Tuesday, September 26, 2006

And This Was The Good Stuff

Parts of the NIE on Iraq are out (AmericaBlog's link is the most reliable I've seen), and it really doesn't help the Bush Administration at all.

• Although we cannot measure the extent of the spread with precision, a large body of all-source reporting indicates that activists identifying themselves as jihadists, although a small percentage of Muslims, are increasing in both number and geographic dispersion.

• If this trend continues, threats to US interests at home and abroad will become more diverse, leading to increasing attacks worldwide [...]

• We assess that the Iraq jihad is shaping a new generation of terrorist leaders and operatives; perceived jihadist success there would inspire more fighters to continue the struggle elsewhere.

• The Iraq conflict has become the “cause celebre” for jihadists, breeding a deep resentment of US involvement in the Muslim world and cultivating supporters for the global jihadist movement. Should jihadists leaving Iraq perceive themselves, and be perceived, to have failed, we judge fewer fighters will be inspired to carry on the fight.


Remember, this is the part Bush ALLOWED the DNI to release. This is a major blow to the whole "resurgence" of the Administration as focused on the threat of terror. It very simply concludes that their terror strategy is not working.

Ex-CIA agent Larry Johnson interprets the findings as basically in line with what the intelligence community has known for some time, based on the public record. Look at this graph:



Significant incidents and total incidents of terrorism didn't increase until after the invasion of Iraq in 2003. At that point they skyrocketed. You can't read this data any other way.

Johnson continues:

Ray Close, who served as the top CIA official in Saudi Arabia, has offered the following on the importance of the current NIE:

"No reasonable person can possibly deny that our intervention in Iraq has been an enormous stimulus to terrorist activity worldwide. Efforts by John McCain and others to discount the significance of that factor by pointing out that the attacks on 9/11 occurred before our overthrow of Saddam Hussein is as trivial and irrelevant as they are disingenuous [...]

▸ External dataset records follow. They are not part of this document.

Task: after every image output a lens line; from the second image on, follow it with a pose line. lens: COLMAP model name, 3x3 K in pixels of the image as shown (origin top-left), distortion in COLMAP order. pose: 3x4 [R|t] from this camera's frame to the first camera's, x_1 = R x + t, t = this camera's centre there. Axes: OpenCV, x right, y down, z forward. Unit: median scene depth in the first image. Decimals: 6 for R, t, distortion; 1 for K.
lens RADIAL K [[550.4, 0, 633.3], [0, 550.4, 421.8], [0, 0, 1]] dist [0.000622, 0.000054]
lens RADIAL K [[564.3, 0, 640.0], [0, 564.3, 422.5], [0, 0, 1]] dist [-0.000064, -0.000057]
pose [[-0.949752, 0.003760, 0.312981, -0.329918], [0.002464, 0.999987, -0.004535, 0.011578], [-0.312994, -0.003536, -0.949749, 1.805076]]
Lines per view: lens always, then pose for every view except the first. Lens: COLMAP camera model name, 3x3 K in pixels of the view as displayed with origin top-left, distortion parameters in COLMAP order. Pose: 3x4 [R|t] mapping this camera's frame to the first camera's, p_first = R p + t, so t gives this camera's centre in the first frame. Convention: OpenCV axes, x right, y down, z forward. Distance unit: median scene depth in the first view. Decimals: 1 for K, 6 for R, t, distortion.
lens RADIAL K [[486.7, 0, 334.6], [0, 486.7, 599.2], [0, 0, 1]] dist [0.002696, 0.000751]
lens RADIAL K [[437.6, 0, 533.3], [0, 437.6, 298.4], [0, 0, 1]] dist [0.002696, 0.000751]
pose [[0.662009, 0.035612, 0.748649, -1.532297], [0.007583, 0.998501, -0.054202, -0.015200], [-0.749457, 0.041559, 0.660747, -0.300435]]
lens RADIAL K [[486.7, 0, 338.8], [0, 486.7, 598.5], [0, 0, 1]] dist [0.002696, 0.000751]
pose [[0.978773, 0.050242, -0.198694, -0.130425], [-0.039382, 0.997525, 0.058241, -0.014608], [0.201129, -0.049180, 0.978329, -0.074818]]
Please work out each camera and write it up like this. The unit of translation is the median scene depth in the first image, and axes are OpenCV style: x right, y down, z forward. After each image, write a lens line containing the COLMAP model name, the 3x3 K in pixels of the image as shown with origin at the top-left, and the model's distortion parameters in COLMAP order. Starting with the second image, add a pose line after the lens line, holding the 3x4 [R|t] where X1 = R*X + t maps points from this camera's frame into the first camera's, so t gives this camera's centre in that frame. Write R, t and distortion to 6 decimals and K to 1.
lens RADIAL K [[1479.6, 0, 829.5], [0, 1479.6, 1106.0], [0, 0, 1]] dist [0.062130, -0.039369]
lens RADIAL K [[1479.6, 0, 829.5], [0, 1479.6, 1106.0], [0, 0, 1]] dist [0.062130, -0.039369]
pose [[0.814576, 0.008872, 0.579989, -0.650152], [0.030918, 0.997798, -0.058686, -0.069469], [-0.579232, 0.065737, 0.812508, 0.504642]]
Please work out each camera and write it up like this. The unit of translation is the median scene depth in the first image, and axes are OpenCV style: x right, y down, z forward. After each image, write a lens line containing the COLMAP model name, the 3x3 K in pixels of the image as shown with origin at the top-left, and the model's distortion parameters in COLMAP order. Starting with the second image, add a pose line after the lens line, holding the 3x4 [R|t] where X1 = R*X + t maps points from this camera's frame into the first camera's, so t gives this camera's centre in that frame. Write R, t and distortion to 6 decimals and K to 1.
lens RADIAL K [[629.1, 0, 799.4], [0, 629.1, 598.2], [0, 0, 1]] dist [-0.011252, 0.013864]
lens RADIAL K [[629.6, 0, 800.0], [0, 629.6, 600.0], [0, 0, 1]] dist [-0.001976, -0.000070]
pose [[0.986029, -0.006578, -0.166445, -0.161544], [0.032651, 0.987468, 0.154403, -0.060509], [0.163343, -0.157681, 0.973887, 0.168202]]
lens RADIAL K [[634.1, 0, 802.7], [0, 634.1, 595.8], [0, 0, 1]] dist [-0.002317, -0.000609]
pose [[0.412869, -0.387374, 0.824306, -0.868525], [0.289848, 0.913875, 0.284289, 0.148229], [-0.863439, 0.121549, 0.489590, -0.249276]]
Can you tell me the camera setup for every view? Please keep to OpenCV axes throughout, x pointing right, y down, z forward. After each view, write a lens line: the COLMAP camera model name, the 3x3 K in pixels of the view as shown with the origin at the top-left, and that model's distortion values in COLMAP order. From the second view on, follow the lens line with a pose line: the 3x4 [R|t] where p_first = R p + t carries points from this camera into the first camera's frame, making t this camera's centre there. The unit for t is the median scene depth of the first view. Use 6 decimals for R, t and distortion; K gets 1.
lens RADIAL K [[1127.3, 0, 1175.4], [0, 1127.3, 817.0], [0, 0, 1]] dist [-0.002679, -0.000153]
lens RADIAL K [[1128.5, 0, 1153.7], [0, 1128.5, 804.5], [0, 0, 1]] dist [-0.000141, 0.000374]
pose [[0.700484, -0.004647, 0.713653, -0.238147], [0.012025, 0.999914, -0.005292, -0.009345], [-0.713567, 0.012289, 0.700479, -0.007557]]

A National Intelligence Estimate is just exactly what the title says it is. An NIE isn't issued every day. It sometimes takes weeks to write and coordinate. Even the decision to prepare an NIE in the first place is a painstaking one. It is a BIG DEAL, in other words. An NIE is not a single report from a single agency, but represents the considered judgment of the entire intelligence community (16 different agencies, in theory) on a subject deemed to be of vital significance to makers of national security and foreign policy.

If key members of Congress (like Majority Leader Bill Frist, who claimed ignorance of this report), and neither the House nor the Senate intelligence committees, have seen the document since it was produced in April, then we have to ask ourselves whether the White House and Congress take any serious interest in the most important products of America's enormous (and extremely expensive) intelligence empire. Are we to conclude that the "brains" of the United States Government (presumably those who formulate and carry out national policy) are simply not interested in making use of the best information and advice available to them? That seems to confirm the growing impression that policy is influenced today more by considerations of ideology and political expediency than by painstaking and objective study of the world situation."


This is shaping up to be a terrible week for the White House, and a depressing week for the country, as we see the true consequences of our actions. Our only hope to dig ourselves out of this mess is by changing course on this failed terror strategy. There's only one party signaling they will change that course.